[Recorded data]
== Segment start ==
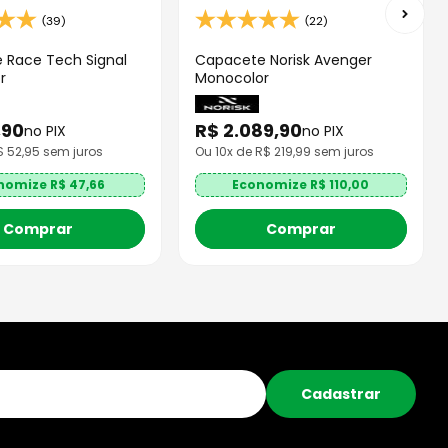
(39)
(22)
 Race Tech Signal
Capacete Norisk Avenger
r
Monocolor
,
90
R$
2
.
089
,
90
no PIX
no PIX
R$
52,95
sem juros
Ou
10
x de R$
219,99
sem juros
nomize R$
47,66
Economize R$
110,00
Comprar
Comprar
Cadastrar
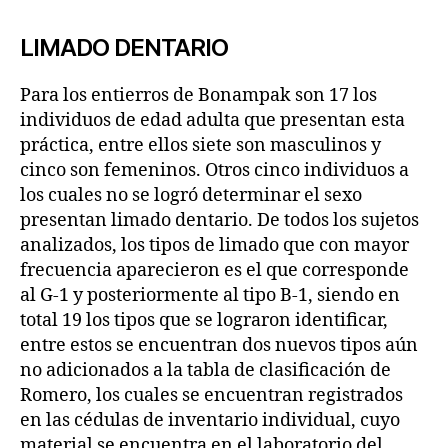
LIMADO DENTARIO
Para los entierros de Bonampak son 17 los
individuos de edad adulta que presentan esta
práctica, entre ellos siete son masculinos y
cinco son femeninos. Otros cinco individuos a
los cuales no se logró determinar el sexo
presentan limado dentario. De todos los sujetos
analizados, los tipos de limado que con mayor
frecuencia aparecieron es el que corresponde
al G-1 y posteriormente al tipo B-1, siendo en
total 19 los tipos que se lograron identificar,
entre estos se encuentran dos nuevos tipos aún
no adicionados a la tabla de clasificación de
Romero, los cuales se encuentran registrados
en las cédulas de inventario individual, cuyo
material se encuentra en el laboratorio del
== Segment end ==
§ **EXERCISE DESCRIPTION**
Return every line of text in the rows above, reproduced character for character and in its original order, while omitting the pictures.

§ **RESULT OF THIS EXERCISE**
(39)
(22)
 Race Tech Signal
Capacete Norisk Avenger
r
Monocolor
,
90
R$
2
.
089
,
90
no PIX
no PIX
R$
52,95
sem juros
Ou
10
x de R$
219,99
sem juros
nomize R$
47,66
Economize R$
110,00
Comprar
Comprar
Cadastrar
LIMADO DENTARIO
Para los entierros de Bonampak son 17 los
individuos de edad adulta que presentan esta
práctica, entre ellos siete son masculinos y
cinco son femeninos. Otros cinco individuos a
los cuales no se logró determinar el sexo
presentan limado dentario. De todos los sujetos
analizados, los tipos de limado que con mayor
frecuencia aparecieron es el que corresponde
al G-1 y posteriormente al tipo B-1, siendo en
total 19 los tipos que se lograron identificar,
entre estos se encuentran dos nuevos tipos aún
no adicionados a la tabla de clasificación de
Romero, los cuales se encuentran registrados
en las cédulas de inventario individual, cuyo
material se encuentra en el laboratorio del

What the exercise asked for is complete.